Du nouveau dans les affaires « Jussieu » et « Dunkerque ».

Ce vendredi 15 septembre, la Cour d’appel de Paris a, après 21 ans d'enquête et de multiples rebondissements judiciaires, de nouveau annulé les mises en examen des responsables impliqués dans le scandale sanitaire de l'amiante dans les affaires du campus universitaire de Jussieu à Paris et des chantiers navals Normed de Dunkerque.

Le scandale de l'amiante est le fait d’une prise de conscience française qui a débuté les années 1970, puis qui s’est généralisée dans les années 1990 du fait de l’apparition de problèmes sanitaires causés par l'exposition à l'amiante et notamment par l'inhalation des fibres d'amiante.

Les affaires Jussieu et Dunkerque méritent d’être rappelées. Tout d’abord, l’affaire « Jussieu » concerne des bâtiments du site universitaire de Jussieu amiantés, ayant causé des cancers de poumon à des étudiants et des personnels travaillant sur le site. L’affaire de « Dunkerque », quant à elle, touche des salariés des chantiers de Dunkerque (un des principaux chantiers navals civils en France entre 1898 et 1987) gravement malades ou décédés à la suite d’une exposition à l’amiante.

Ces deux affaires sont emblématiques du scandale de l'amiante parce que ce sont les seules qui ont mêlé des responsabilités nationales. En effet, entre 1982 et 1995, neuf responsables nationaux auraient été impliqués dans le Comité permanent amiante (CPA, dissous dans les années 1990), pour, volontairement, retarder l’interdiction de l’amiante. Quelques années plus tard, le rôle de cette structure avait été épinglé dans un rapport sénatorial (« Le drame de l'amiante en France : comprendre, mieux réparer, en tirer des leçons pour l'avenir », 31 mars 2005 et 11 mai 2005).

L’Association de Défense des Victimes de l’Amiante (ADVA) avait alors porté plainte pour homicides et blessures involontaires.
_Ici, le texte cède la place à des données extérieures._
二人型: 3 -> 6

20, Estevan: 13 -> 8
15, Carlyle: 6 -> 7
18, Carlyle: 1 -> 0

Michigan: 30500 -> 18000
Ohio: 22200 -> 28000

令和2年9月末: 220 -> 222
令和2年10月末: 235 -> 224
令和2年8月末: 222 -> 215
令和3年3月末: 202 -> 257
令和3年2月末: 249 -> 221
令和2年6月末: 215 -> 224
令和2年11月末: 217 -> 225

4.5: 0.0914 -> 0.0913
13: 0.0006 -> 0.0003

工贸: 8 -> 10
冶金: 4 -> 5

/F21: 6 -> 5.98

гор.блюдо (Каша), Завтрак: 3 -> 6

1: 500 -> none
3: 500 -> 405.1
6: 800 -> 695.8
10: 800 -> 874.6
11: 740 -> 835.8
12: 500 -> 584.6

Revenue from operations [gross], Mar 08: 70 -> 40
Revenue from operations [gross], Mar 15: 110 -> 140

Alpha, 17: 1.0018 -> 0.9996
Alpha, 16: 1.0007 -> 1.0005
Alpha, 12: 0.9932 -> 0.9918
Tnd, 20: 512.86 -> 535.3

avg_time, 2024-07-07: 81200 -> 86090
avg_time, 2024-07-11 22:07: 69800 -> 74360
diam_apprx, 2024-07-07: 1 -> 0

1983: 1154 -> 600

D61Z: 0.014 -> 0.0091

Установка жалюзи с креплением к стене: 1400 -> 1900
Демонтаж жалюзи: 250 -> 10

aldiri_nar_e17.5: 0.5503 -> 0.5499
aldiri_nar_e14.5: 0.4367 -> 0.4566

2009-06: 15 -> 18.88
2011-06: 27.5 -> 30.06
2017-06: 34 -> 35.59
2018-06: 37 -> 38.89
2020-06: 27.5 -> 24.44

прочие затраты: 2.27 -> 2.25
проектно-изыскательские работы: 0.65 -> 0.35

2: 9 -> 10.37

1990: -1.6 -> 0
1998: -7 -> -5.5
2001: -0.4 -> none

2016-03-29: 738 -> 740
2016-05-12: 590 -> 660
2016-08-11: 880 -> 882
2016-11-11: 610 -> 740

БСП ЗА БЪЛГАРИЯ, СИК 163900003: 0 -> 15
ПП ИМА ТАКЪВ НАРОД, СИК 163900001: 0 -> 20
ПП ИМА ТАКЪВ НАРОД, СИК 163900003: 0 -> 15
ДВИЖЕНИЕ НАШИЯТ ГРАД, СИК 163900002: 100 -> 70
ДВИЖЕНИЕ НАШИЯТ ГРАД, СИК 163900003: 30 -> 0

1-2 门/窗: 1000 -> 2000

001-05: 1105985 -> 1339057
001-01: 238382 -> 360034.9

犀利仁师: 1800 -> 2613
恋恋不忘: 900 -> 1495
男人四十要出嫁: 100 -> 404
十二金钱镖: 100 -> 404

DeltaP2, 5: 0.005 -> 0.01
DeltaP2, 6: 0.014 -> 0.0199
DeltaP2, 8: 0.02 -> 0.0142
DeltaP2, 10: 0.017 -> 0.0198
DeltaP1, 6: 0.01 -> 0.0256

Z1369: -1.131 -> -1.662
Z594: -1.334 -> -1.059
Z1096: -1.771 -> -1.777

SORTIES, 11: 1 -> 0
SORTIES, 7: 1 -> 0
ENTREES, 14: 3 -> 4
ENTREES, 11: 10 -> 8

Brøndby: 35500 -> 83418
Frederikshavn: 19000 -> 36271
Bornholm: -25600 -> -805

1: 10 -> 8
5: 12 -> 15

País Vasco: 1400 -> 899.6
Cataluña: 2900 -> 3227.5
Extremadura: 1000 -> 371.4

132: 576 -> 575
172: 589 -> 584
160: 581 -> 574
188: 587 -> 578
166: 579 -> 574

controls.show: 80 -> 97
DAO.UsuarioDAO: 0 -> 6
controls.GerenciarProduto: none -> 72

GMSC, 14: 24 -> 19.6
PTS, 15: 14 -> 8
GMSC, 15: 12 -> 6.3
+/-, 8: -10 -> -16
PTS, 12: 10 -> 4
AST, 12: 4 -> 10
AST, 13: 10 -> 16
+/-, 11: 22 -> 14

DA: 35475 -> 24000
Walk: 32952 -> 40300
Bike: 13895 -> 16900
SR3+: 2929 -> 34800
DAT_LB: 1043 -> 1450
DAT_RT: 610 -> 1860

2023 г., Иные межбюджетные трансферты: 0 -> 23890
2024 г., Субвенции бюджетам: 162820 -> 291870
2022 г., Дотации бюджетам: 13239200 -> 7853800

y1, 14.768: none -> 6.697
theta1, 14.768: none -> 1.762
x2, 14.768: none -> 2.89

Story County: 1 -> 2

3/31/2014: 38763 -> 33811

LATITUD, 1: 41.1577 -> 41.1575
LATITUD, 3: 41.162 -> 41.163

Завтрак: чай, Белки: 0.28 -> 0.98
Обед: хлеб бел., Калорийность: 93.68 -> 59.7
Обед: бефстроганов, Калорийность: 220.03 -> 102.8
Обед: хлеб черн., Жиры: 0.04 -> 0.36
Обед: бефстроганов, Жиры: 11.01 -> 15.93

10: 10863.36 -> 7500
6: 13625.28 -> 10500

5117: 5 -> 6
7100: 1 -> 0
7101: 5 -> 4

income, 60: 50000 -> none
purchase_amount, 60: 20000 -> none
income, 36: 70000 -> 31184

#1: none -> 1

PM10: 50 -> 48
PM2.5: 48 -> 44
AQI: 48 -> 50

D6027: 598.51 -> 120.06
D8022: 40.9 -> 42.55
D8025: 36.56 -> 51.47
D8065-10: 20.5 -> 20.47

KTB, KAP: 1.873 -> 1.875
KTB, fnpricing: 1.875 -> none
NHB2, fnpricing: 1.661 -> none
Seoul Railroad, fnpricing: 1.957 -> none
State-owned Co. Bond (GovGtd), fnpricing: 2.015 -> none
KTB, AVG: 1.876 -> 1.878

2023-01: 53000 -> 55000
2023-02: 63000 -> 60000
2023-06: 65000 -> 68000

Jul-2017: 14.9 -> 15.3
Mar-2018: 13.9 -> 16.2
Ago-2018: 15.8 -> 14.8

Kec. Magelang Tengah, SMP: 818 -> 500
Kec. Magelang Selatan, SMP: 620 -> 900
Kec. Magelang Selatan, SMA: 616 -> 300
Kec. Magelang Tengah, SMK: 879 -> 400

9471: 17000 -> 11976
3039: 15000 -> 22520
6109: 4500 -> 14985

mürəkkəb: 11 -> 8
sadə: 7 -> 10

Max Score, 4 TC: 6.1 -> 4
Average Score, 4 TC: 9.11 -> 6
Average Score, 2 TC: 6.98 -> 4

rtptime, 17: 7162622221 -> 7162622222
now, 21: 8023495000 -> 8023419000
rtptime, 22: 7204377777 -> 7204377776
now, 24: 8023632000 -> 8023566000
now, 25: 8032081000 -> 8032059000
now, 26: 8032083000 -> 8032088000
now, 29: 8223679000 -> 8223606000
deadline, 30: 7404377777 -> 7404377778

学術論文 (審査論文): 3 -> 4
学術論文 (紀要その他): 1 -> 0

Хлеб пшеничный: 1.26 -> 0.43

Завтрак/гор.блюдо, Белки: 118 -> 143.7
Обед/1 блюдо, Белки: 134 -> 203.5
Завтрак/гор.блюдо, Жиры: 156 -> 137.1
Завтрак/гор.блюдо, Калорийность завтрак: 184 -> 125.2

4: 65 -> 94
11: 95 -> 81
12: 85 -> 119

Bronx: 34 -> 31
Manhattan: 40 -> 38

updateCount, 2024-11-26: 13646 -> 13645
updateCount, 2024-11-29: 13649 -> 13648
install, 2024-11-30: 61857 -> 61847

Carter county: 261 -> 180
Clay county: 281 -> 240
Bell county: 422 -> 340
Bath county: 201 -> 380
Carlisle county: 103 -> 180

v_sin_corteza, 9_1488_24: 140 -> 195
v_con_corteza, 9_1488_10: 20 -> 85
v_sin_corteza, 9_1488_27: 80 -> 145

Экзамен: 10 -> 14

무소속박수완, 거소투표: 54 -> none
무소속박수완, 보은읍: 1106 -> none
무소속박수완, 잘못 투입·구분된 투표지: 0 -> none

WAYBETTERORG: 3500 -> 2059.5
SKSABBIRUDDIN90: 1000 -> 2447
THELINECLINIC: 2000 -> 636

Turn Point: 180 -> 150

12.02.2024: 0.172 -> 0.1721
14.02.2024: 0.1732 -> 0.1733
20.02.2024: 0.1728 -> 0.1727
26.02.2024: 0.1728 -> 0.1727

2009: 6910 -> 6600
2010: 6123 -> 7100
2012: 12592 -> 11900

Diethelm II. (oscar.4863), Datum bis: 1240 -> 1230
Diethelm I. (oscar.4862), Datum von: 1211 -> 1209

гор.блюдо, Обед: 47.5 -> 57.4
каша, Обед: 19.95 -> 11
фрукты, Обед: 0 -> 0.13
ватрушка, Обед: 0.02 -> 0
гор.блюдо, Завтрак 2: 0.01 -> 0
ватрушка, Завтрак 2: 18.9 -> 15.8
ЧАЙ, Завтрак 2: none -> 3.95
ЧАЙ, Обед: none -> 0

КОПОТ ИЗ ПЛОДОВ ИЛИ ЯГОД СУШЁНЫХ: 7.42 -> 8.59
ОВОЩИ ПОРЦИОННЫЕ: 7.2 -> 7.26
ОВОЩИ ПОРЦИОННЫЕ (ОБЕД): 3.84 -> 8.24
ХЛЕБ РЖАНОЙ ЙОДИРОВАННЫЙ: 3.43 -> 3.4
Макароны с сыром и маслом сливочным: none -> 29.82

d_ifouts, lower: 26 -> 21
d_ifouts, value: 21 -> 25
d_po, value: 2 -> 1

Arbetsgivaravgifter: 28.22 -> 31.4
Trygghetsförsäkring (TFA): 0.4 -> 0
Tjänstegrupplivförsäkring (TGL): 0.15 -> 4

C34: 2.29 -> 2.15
Dans le cadre d’une enquête des juges d'instruction du pôle de santé publique, qui portait notamment sur la recherche de ces éventuelles responsabilités nationales dans la gestion du dossier de l'amiante, des industriels, des scientifiques mais aussi des haut fonctionnaires avait été mis en examen entre fin 2011 et début 2012.

Ces personnalités ont obtenu l'annulation de leur mise en examen par la Cour d'appel de Paris le 4 juillet 2014. Cette décision avait, dans un second temps, été invalidée le 14 avril 2015 par la Cour de cassation, qui avait renvoyé les dossiers (remettant en cause la responsabilité des décideurs publics) devant la chambre de l'instruction, et redonnant ainsi espoir aux victimes. Dans cette décision, la Cour de cassation s’appuyait sur une autre décision du même jour dans le dossier de l'usine Ferodo-Valeo de Condé-sur-Noireau (Cour de cassation, chambre criminelle, arrêt n° 1986 du 14 avril 2015, n°14-85.333).

Trois ans plus tard, la nouvelle décision de la Cour d'appel de Paris vient à nouveau contrecarrer une indemnisation des victimes de l’amiante.
En effet, cet arrêt du 15 septembre 2017 fait suite à la décision du Parquet de Paris, rendue le 13 juin dernier qui avait estimé que « le diagnostic d'une pathologie liée à l'amiante ne permettait pas de dater l'exposition ni la contamination des victimes, faisant craindre aux victimes de possibles annulations en série de mises en examen » (réquisitions dévoilées par Le Monde et portées à la connaissance de l’Agence France Presse).

Selon François Desriaux, l’un des porte-parole de l’Association Nationale de Défense des Victimes de l’Amiante, (ANDEVA), « c'est un scandale absolu d'arriver à une telle conclusion après 20 ans d'instruction ».

La question juridique de ces mises en cause qui est restée en suspens durant cinq ans, devrait durer encore quelques temps car les victimes ont alors exprimé leur intention de se pourvoir en cassation.